Written exercise: Decide whether each statement agrees with the Diabgo post, answering yes or no and quoting the words of the post that decide it. 1. Porting most of the game from Pixel to Ebiten took only a few hours. 2. Isometric games are 3D. 3. The author's favorite game growing up was Diablo II.

Passage provided:

::::

Procedurally Generated Isometric Roguelite in Go AKA Diabgo¶

I've wanted to learn Go for awhile and I decided that building a game was the best way for me to learn a new language. There are two excellent simple game frameworks in Go, Pixel and Ebiten. I actually started out programming this in Pixel and ported 90% of it over to Ebiten, which only took a few hours. Some features that are available in Pixel I haven't figured out how to replicate in Ebiten, like live typing text and direct geometry drawing, but Ebiten can target mobile and is being developed more actively.

My favorite game growing up was Diablo II. I always thought it would be neat to build something like that. I've on a few top down games, but hadn't attempted an isometric game up until this point. Isometric games are 2D, but simulate 3 dimensions being seen from an angle. This is usually 60 degrees.

::::

Records supplied:
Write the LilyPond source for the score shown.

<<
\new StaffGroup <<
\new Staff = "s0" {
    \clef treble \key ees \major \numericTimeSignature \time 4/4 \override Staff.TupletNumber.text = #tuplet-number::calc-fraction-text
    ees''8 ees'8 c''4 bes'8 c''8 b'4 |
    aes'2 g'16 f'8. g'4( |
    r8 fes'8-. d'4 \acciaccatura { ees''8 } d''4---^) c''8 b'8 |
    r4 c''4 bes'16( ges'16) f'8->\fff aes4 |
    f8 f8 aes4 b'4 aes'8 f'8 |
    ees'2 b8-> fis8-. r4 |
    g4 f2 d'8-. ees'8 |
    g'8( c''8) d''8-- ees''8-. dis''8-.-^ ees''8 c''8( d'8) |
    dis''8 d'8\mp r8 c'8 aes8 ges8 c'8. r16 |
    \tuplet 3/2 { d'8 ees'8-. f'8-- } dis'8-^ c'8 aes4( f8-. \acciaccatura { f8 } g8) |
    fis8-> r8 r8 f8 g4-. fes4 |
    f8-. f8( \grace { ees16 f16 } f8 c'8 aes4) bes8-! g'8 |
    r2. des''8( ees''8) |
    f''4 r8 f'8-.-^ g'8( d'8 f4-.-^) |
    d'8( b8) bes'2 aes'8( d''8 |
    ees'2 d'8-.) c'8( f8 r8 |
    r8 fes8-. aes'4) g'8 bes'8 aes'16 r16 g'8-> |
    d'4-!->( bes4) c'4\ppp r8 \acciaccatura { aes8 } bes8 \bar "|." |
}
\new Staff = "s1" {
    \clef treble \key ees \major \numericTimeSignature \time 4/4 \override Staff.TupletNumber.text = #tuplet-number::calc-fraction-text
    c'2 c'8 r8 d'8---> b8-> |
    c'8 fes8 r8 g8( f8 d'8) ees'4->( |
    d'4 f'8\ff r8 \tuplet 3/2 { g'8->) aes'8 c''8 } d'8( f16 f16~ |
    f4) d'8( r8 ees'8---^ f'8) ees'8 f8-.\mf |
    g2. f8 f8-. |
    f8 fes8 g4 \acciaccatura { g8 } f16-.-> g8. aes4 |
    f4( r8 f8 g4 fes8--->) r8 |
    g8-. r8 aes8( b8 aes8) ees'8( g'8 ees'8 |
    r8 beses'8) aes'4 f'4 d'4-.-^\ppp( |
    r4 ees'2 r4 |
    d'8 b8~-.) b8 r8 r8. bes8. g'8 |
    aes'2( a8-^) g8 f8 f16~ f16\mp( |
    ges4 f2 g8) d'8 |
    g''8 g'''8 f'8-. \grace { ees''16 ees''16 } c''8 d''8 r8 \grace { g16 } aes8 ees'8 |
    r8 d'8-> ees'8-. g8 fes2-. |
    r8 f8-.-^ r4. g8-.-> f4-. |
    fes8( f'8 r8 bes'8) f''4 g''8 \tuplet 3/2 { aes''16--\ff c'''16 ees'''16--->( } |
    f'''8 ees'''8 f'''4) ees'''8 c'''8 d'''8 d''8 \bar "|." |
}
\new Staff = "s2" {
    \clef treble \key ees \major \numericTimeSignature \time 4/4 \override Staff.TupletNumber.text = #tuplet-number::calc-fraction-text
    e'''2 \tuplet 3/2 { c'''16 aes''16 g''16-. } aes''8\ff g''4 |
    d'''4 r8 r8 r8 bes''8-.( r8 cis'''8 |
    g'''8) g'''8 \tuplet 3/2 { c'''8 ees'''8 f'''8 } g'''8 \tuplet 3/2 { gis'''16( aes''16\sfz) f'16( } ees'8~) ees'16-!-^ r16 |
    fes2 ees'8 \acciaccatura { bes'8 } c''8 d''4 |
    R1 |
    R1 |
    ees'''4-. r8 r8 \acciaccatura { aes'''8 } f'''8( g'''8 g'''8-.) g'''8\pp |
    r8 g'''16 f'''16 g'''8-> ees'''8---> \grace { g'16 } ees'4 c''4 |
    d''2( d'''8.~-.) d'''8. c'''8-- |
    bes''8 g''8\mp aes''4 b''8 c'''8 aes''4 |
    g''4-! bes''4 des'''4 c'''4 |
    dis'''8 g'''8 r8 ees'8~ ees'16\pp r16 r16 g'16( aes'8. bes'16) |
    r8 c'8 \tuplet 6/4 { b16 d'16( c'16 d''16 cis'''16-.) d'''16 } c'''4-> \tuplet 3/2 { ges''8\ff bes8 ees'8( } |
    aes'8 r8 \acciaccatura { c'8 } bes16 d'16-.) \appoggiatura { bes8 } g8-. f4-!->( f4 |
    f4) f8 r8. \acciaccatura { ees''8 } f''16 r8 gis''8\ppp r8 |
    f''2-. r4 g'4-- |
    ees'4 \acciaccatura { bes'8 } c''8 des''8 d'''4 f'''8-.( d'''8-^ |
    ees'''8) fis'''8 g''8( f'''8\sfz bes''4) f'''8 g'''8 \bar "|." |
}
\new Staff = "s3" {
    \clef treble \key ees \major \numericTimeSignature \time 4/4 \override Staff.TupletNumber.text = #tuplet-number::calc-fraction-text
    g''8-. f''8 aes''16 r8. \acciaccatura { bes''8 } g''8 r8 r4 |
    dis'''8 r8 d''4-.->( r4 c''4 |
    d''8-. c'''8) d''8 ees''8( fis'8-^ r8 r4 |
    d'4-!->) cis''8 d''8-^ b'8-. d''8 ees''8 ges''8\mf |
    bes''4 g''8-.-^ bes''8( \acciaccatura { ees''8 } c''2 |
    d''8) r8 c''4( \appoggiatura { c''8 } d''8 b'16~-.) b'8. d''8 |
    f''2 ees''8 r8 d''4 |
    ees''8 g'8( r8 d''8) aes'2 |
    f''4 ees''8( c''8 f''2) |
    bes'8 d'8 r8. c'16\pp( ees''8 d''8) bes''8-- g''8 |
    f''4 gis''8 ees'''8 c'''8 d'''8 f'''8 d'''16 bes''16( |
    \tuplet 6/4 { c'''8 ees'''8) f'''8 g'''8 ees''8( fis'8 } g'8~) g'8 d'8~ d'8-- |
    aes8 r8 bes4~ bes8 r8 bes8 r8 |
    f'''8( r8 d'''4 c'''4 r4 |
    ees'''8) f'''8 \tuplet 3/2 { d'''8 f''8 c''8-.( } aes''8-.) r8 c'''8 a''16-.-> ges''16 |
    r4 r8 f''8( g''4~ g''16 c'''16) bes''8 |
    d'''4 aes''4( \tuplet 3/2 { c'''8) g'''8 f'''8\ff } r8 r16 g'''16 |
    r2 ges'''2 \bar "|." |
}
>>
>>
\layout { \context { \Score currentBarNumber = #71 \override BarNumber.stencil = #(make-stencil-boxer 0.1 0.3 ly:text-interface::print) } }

::::

Solution below:
1. Yes: "ported 90% of it over to Ebiten, which only took a few hours."
2. No: "Isometric games are 2D, but simulate 3 dimensions being seen from an angle."
3. Yes: "My favorite game growing up was Diablo II."